ふと、彼女の脳裏にあの男の姿が浮かんだ。
サウル。
自身の狭い世界の「法」だけを絶対の物差しとし、そこから外れるものすべてを否定しようとした男。
(私も同じだった。鑑定士という名の、私自身の狭い世界だけで、この巨大な世界のすべてを推し量ろうとしていたのだわ……)
私には、まだまだ知らないことが多すぎる。
この広い世界には、私の秤では測りきれない重みが、私の目では捉えきれない輝きが、いくらでもあるはずだ。
だからこそ、私は行かなければならない。もっと、もっと多くのことを知るために。
ヨカナンは、清流のような静かな眼差しで、覚醒したミリアムを見つめていた。そして、彼女の心に最後の一片を置くように、祈りにも似た声で告げた。
「ミリアムよ。相手が、自分の望む通りの幸福を掴み取ってくれないこと……それは確かに、たまらなく悲しいことなのかもしれない」
その言葉は、ナタンやカシウスを想い、その「押し付け合い」の愛に胸を痛めていた彼女の心に深く浸透していった。
「しかしね、大事なのは、相手を想い、その行き違いを『悲しい』と感じる、その心そのものなのだよ」
ヨカナンは夜空を見上げ、まるで見えない運命の糸を慈しむように手を差し伸べた。
「もう一度言おう。人は、自身が幸福だと思うことでしか幸福にはなれない。だからこそ、互いの想いが交差せず、心の有り様が食い違うことで、深い悲しみが生まれることもあるだろう。その悲しさゆえに、誰かを、あるいは自分自身を激しく責めてしまう夜が来るかもしれない。……それでもね、ミリアム」
ヨカナンは一歩、彼女の隣に並び、優しく、けれど力強く肩を叩いた。
「それでも、その痛みさえも、本当の幸福に至るための道すがらなのだということを、どうか忘れないでおくれ。悲しみを知らぬ幸福は、深みのない偽物の鑑定書と同じだ。葛藤し、傷つき、それでもなお相手の幸福を願い続けるその道の先にしか、本物の光は現れないのだから」
ミリアムはその言葉を、生涯消えぬ刻印のように胸に刻んだ。
「ヨカナン様、私、行きます」
その宣言は、もはや鑑定の依頼に対する承諾ではなく、自らの人生に対する誓いだった。
ヨカナンは深く、聖なる静寂を湛えた表情で頷く。
「行きなさい。君が信じ、君が選んだその道を」
ミリアムは走り出した。まだ微かに残光がたゆたうヨルダン川沿いの道を、一度も振り返ることなく。風を切るたびに、体の中に渦巻いていた迷いや澱が振り落とされ、心は研ぎ澄まされた宝石のように硬く、透明になっていく。

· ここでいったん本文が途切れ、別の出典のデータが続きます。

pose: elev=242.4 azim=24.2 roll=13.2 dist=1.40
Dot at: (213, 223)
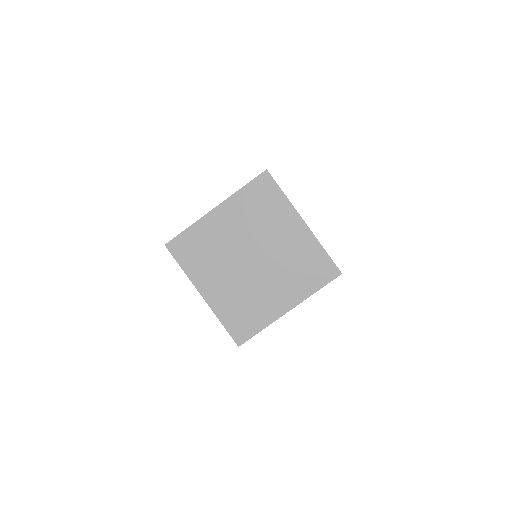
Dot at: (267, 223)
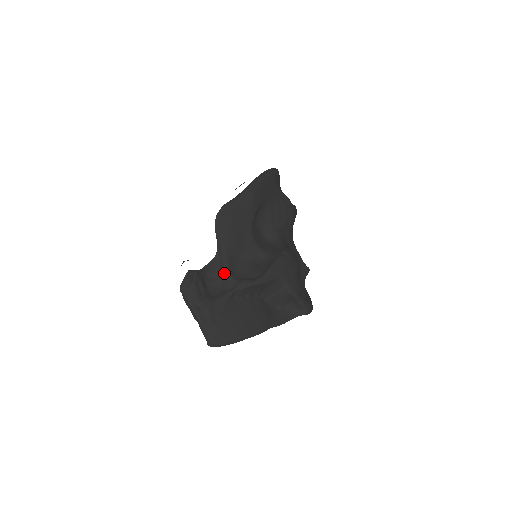
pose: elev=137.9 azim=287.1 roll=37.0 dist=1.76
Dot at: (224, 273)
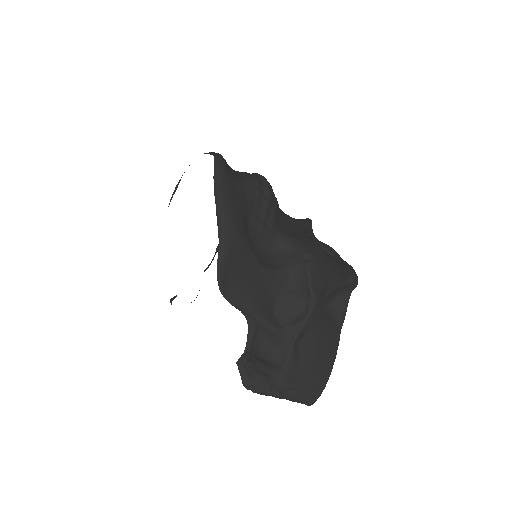
Dot at: (271, 333)
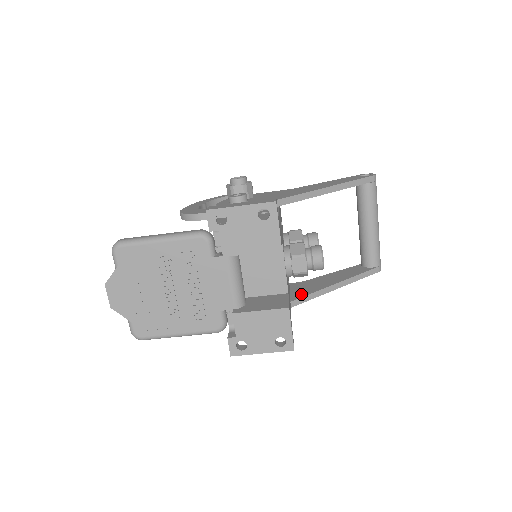
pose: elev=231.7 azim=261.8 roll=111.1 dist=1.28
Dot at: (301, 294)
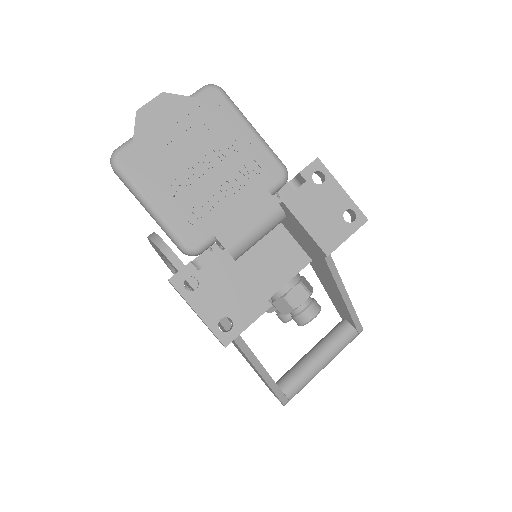
Dot at: occluded
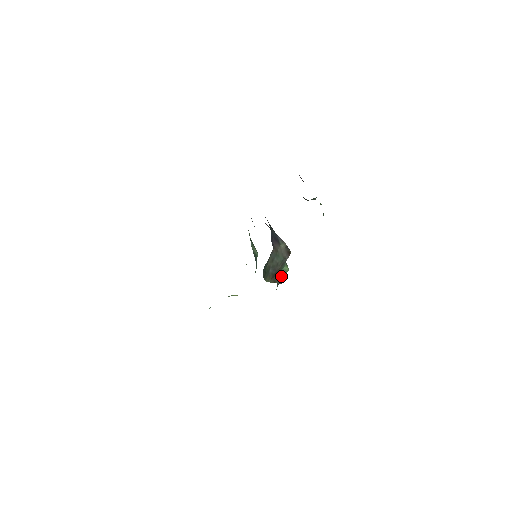
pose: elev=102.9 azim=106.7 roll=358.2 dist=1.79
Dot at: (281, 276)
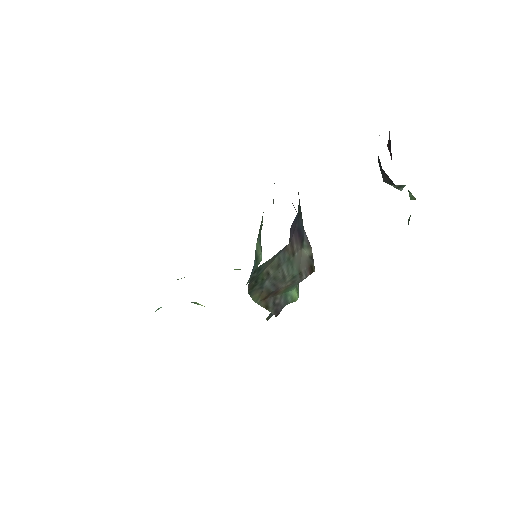
Dot at: (281, 303)
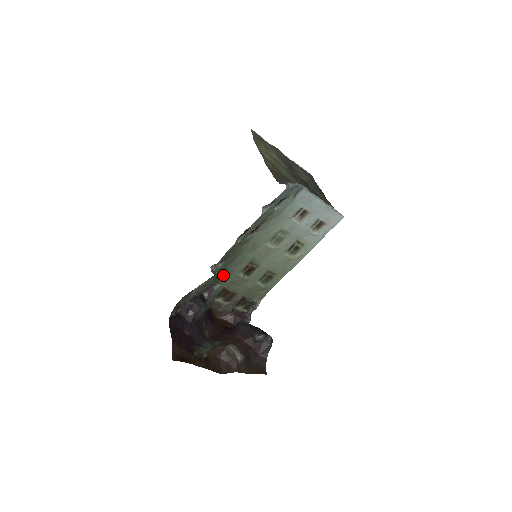
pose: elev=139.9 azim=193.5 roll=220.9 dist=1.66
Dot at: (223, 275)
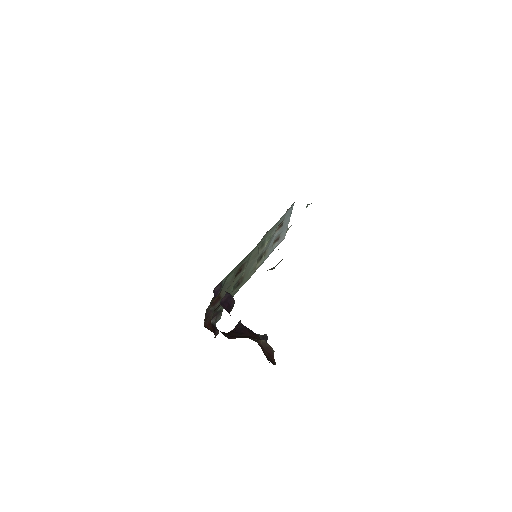
Dot at: (230, 272)
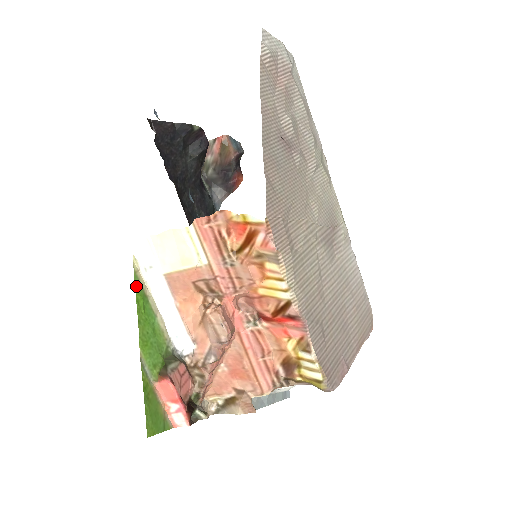
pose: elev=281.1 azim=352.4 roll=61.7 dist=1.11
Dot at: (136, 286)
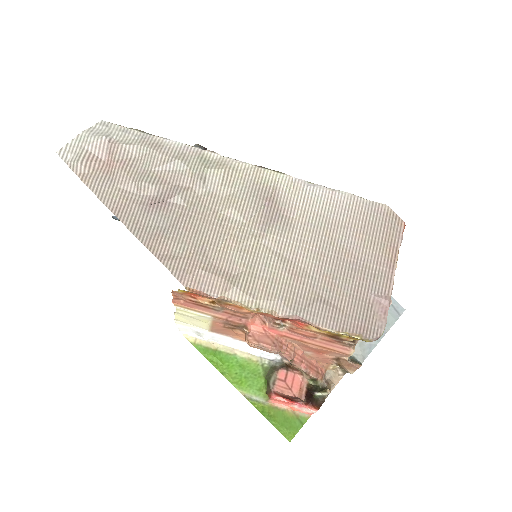
Dot at: (202, 352)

その道の先、川べりの岩に腰掛け、一人の少年が宵闇を纏って佇んでいた。
ヨシュアだった。
*
彼はミリアムの足音に顔を上げると、いつもの人を食ったような、けれどどこか寂しげな微笑を浮かべた。
「やあ。……迷いは晴れたかい?」
「ええ。おかげさまで」
ミリアムの迷いのない返答に、ヨシュアは一瞬だけ意外そうに目を見開いたが、すぐに満足げに目を細めた。
「そうかい。君がそう言うのなら、きっとそうなのだろうね。……ならば、君に最後の手向けだ」
ヨシュアは立ち上がり、銀色に光る川面を背にして、予言者のような重々しさで告げる。
「明日、君の元に、君の望むものが訪れるだろう。……それは、『終わりの始まりを告げる合図』だ」
ミリアムの背筋を、冷たい戦慄が駆け抜ける。ヨシュアの言葉は、常に残酷なまでに正確な未来を射抜くことを、彼女は知っている。
少年は、夜の闇に吸い込まれるように、音もなく姿を消した。そこに残されたのは、ただ夜風に揺れる葦の音と、川面の微かな煌めきだけだった。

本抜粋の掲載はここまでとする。